困っていると夏休みで全寮制の小学校があいていて管理人の親切な先生が1人いた。交渉するまでもなく、生徒の使っているベッドルームを貸してくれた。ちょっとサイズの小さい足の出る2段ベッドだった。

 しかも手製のスープと蓄えのパンを出してくれた。パタゴニアは地上の、たとえ人の住んでいるところでも何も対策していかないととんでもない目にあう、ということを初めてキッパリ学んだときだった。

 親切な当直教師は、退屈な日々に突然迷いこんできた我々4人の日本人は恰好の暇つぶしの餌食で、食事の最中も、そのあとも質問攻めだった。
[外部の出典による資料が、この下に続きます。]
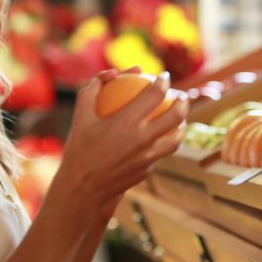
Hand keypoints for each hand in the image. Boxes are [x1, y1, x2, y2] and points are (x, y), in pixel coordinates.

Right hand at [53, 68, 188, 211]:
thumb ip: (93, 89)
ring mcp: (148, 158)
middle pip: (175, 116)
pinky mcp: (147, 171)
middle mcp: (142, 139)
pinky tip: (161, 138)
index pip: (155, 94)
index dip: (164, 82)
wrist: (83, 188)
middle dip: (183, 101)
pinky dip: (165, 142)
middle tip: (180, 95)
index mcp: (126, 122)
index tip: (164, 77)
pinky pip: (161, 152)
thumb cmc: (79, 148)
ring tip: (179, 118)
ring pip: (176, 138)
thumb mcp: (80, 115)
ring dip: (182, 124)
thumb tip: (111, 73)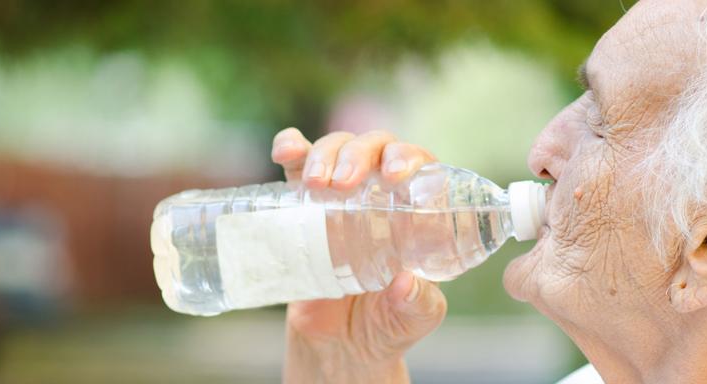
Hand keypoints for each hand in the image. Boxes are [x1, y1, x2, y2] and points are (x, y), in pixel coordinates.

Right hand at [271, 128, 447, 383]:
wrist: (337, 349)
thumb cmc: (386, 328)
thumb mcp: (411, 320)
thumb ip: (418, 304)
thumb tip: (406, 282)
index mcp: (415, 212)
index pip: (419, 165)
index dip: (408, 157)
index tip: (394, 175)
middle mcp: (381, 196)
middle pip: (375, 147)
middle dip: (359, 153)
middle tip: (344, 182)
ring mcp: (341, 198)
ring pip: (337, 149)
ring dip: (325, 153)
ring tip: (316, 183)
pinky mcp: (304, 207)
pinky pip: (297, 166)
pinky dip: (291, 148)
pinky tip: (287, 151)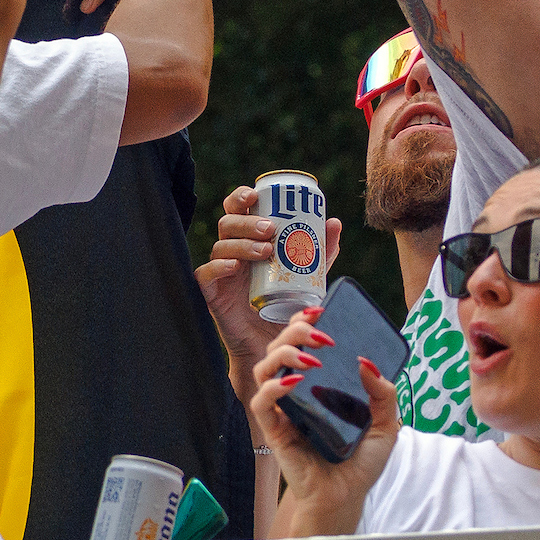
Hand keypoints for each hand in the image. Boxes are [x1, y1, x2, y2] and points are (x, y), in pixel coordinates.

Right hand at [196, 185, 343, 404]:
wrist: (272, 346)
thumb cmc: (285, 305)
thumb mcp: (307, 276)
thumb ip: (319, 252)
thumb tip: (334, 222)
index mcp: (249, 241)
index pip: (238, 210)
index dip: (241, 196)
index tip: (257, 193)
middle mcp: (231, 252)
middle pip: (228, 222)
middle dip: (247, 220)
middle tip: (271, 227)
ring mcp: (220, 272)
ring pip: (220, 245)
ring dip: (242, 243)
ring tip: (265, 250)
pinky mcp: (211, 294)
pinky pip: (205, 274)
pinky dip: (217, 266)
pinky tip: (233, 266)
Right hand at [247, 309, 399, 537]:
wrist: (346, 498)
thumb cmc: (361, 462)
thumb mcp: (387, 423)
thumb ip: (384, 392)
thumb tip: (366, 361)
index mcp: (317, 382)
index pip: (300, 342)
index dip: (303, 321)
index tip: (320, 310)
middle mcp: (295, 390)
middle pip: (278, 346)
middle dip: (295, 331)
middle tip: (319, 334)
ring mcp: (282, 409)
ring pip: (264, 367)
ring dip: (284, 354)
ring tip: (312, 358)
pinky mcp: (274, 429)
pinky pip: (262, 401)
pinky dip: (274, 386)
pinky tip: (295, 381)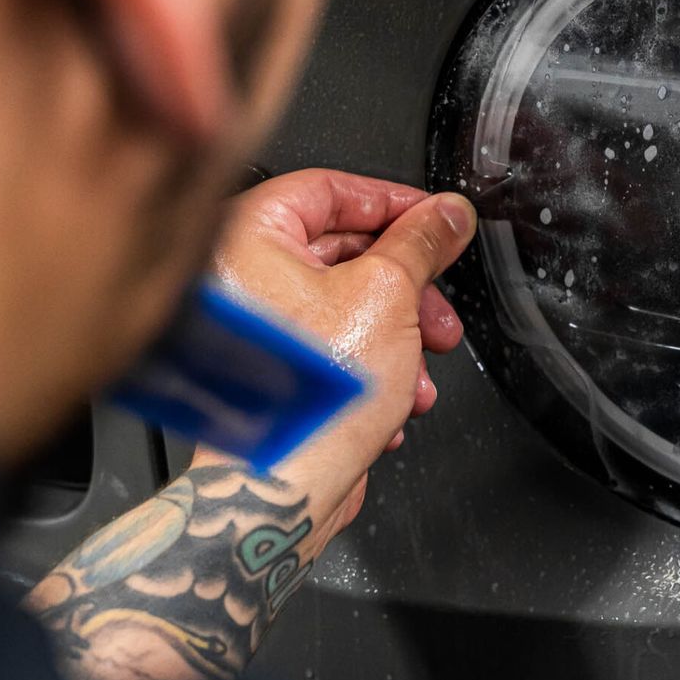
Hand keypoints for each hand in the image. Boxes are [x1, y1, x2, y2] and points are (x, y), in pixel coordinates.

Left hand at [202, 169, 476, 545]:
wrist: (282, 489)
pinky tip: (395, 396)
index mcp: (245, 239)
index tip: (438, 221)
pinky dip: (369, 366)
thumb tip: (446, 214)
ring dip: (398, 334)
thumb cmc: (312, 399)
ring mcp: (246, 330)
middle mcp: (232, 279)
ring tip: (423, 365)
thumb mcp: (390, 296)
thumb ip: (422, 243)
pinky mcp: (264, 375)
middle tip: (440, 303)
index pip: (330, 190)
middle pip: (341, 252)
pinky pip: (326, 348)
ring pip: (341, 306)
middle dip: (407, 285)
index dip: (395, 203)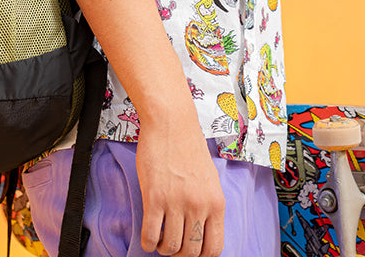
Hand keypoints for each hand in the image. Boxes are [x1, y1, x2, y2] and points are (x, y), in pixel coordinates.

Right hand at [136, 120, 224, 256]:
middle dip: (180, 254)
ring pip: (170, 247)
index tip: (190, 251)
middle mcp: (199, 205)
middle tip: (172, 243)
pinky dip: (147, 241)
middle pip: (191, 252)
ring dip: (162, 248)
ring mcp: (176, 202)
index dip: (200, 256)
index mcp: (216, 202)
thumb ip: (207, 204)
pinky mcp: (154, 197)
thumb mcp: (209, 178)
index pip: (214, 249)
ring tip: (159, 236)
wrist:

「日本人はチョンマゲをしているというがあんたらなぜしていない」
「まだ男はみんな刀を腰にさしているのか」などといった困った質問だ。

 そのセロカステーヨという集落は、そのとき人口100人だった。結果的に5、6年おきに3回、ここに行ったのだが、行くたびに人口はやっぱり100人だった。ヒトはそれぞれ少しずつ入れ代わっているのだろうが、あまり増えすぎても少なすぎても具合が悪いのだろう。
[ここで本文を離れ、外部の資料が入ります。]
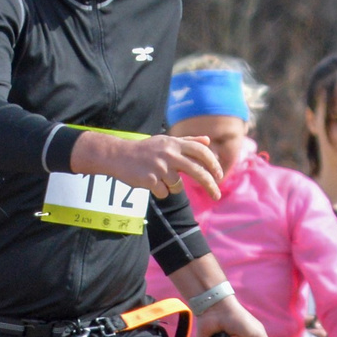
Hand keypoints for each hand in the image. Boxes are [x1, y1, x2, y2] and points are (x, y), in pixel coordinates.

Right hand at [72, 130, 224, 201]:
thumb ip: (188, 142)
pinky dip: (159, 191)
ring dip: (171, 186)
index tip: (219, 175)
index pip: (201, 152)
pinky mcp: (150, 180)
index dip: (213, 164)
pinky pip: (164, 193)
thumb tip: (207, 141)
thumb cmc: (144, 150)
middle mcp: (169, 154)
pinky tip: (150, 183)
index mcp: (174, 144)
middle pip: (198, 172)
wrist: (118, 155)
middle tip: (217, 195)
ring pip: (178, 186)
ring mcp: (160, 167)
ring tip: (159, 178)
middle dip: (210, 185)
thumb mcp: (166, 141)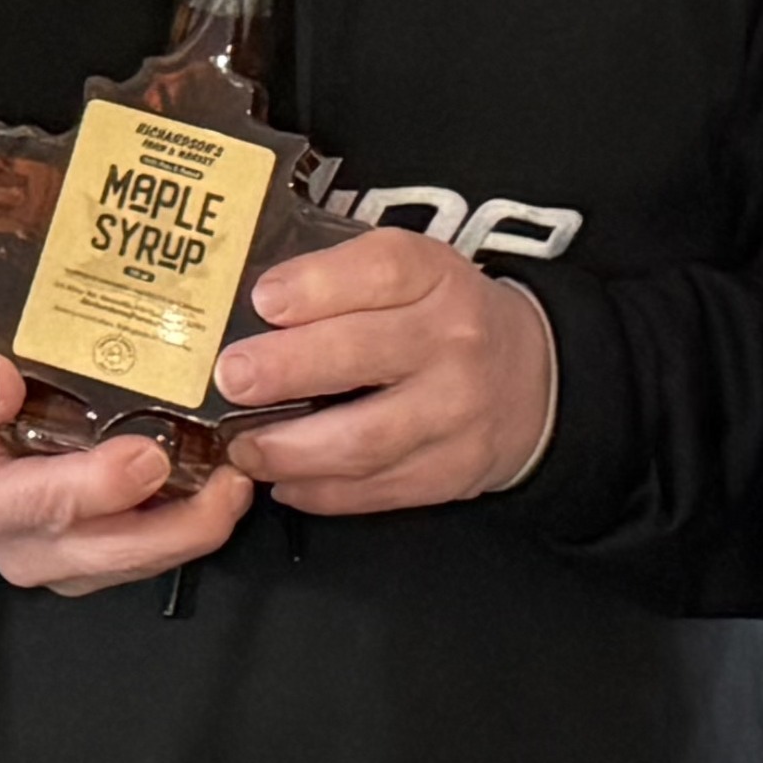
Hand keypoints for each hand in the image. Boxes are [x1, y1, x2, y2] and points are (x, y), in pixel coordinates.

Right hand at [0, 342, 248, 593]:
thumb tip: (0, 381)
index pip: (36, 505)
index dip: (95, 485)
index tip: (146, 454)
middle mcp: (30, 551)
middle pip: (109, 550)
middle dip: (174, 522)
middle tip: (226, 478)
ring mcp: (75, 565)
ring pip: (145, 562)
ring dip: (199, 527)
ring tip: (240, 480)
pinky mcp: (112, 562)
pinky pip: (160, 555)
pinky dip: (199, 525)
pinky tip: (229, 485)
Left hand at [212, 226, 556, 515]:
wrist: (531, 377)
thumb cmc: (439, 315)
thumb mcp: (409, 271)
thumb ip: (339, 277)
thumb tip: (247, 307)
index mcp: (436, 277)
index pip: (380, 271)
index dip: (315, 285)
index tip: (262, 300)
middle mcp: (453, 343)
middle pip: (359, 356)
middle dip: (283, 370)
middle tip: (231, 379)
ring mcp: (456, 414)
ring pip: (363, 440)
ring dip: (290, 449)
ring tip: (243, 446)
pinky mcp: (452, 473)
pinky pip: (377, 490)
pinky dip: (321, 491)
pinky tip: (283, 480)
 そこからカルク牧場まではクルマで30分。事前になにも交渉していなかったのだが牧場主も笑顔で滞在を許してくれた。ただし泊まるところはガウチョ(ここらのカウボーイ)の宿舎で、これがもの凄く汚く臭い。しかし贅沢は言っていられない。すぐに慣れてしまうことだし、彼らの生活や仕事をすっかり見ることができるのは楽しかった。食事は毎日羊の肉のかたまりとパンにスープ。少々のワインだった。
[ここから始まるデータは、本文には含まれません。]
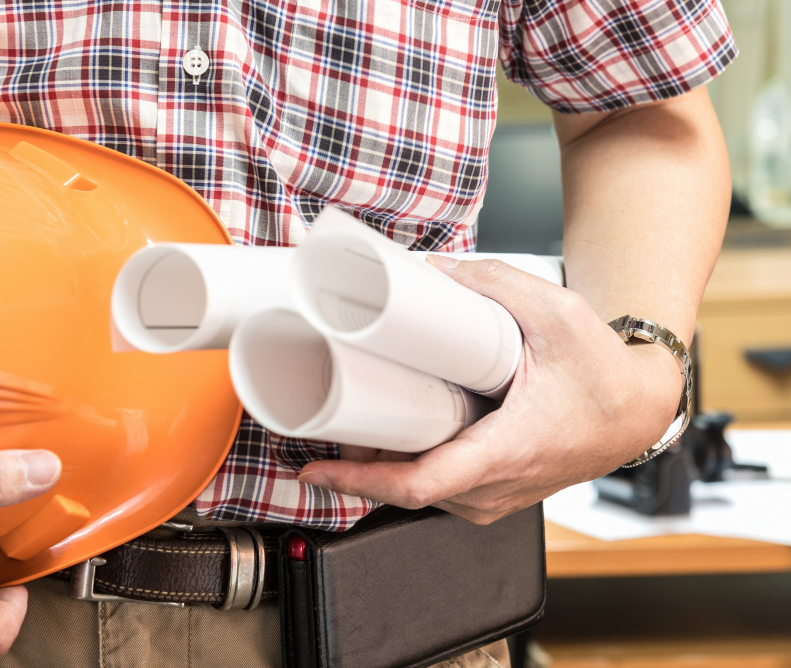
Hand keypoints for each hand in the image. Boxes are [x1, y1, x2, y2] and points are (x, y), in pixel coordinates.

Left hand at [297, 258, 683, 523]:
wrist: (640, 410)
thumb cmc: (606, 375)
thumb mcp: (559, 313)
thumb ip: (494, 284)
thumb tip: (433, 271)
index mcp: (508, 451)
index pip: (419, 484)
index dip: (358, 481)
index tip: (314, 470)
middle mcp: (499, 487)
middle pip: (406, 490)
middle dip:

 カルク牧場の敷地は広大で、所有地は東京都全域の面積より広かった。ここで主に羊を放牧しており、雇われているガウチョは常に10人ほどいた。ガウチョにはかならず数匹のよく馴らされた牧羊犬がついていて、すぐれたガウチョは口笛の調子ひとつで自由にそれらの犬を扱える、と聞いた。事実そうだった。

 一番最初にカルク牧場に行ったとき、遠来の国からの客人、ということで羊を1頭焼いてくれた。パタゴニアでは後に何度かその羊の丸焼き料理をふるまってもらったが、やはり一番最初のそのカルク牧場の羊の宴が一番印象深い。